### WORK REQUEST
Change "insula" to "insular cortex" in the lines from the one with "offers in ultimatum" up to and including the one with "examples). Ambiguity differentially". Return only those lines, with everything else left as it is.

[Collected data]
• • • •

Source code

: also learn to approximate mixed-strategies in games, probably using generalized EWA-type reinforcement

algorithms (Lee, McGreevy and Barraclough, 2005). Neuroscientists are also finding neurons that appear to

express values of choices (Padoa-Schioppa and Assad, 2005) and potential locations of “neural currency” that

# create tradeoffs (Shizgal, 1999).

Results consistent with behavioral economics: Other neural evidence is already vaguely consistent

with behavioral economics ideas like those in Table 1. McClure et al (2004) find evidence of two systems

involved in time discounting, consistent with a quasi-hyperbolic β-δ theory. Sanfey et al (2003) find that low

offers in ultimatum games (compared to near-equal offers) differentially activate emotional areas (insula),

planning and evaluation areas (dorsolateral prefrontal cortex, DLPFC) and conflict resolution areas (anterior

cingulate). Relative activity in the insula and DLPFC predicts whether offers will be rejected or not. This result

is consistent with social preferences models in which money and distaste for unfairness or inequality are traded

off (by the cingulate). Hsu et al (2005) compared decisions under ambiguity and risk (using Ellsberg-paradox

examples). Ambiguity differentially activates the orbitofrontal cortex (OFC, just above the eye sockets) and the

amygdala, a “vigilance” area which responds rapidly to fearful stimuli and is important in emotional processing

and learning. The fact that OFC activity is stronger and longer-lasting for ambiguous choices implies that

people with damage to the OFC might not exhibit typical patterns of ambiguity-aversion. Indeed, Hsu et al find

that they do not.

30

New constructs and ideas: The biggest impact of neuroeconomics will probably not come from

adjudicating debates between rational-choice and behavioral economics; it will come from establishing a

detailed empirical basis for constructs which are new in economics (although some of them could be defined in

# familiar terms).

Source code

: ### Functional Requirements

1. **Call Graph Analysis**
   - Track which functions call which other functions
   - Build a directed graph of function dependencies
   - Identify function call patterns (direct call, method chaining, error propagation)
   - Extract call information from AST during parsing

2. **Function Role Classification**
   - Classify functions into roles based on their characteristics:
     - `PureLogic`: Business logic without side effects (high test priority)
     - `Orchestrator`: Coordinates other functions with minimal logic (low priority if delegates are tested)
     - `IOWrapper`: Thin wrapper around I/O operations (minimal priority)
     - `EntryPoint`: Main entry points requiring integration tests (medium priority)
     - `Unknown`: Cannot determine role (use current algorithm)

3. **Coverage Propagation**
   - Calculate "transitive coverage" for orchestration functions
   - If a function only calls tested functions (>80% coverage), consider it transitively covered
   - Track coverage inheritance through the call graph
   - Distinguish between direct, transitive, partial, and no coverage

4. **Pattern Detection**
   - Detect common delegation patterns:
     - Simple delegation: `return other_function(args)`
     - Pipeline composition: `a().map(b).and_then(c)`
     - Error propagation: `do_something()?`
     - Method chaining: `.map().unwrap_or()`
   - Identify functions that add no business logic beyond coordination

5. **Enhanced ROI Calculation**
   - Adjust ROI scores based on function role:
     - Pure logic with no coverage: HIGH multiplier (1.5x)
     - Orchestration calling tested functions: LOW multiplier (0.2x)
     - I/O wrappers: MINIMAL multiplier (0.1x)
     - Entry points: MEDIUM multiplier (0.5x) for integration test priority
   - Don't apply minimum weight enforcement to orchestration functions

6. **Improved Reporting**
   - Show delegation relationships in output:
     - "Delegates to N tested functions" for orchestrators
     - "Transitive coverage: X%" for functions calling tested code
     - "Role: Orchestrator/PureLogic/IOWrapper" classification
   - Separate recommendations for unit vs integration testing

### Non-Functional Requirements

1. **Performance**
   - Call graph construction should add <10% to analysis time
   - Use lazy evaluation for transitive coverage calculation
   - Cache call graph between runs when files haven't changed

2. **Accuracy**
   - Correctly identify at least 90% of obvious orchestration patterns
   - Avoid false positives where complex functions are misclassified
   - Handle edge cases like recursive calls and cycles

• • • •

### EXPECTED OUTPUT
offers in ultimatum games (compared to near-equal offers) differentially activate emotional areas (insular cortex),

planning and evaluation areas (dorsolateral prefrontal cortex, DLPFC) and conflict resolution areas (anterior

cingulate). Relative activity in the insular cortex and DLPFC predicts whether offers will be rejected or not. This result

is consistent with social preferences models in which money and distaste for unfairness or inequality are traded

off (by the cingulate). Hsu et al (2005) compared decisions under ambiguity and risk (using Ellsberg-paradox

examples). Ambiguity differentially activates the orbitofrontal cortex (OFC, just above the eye sockets) and the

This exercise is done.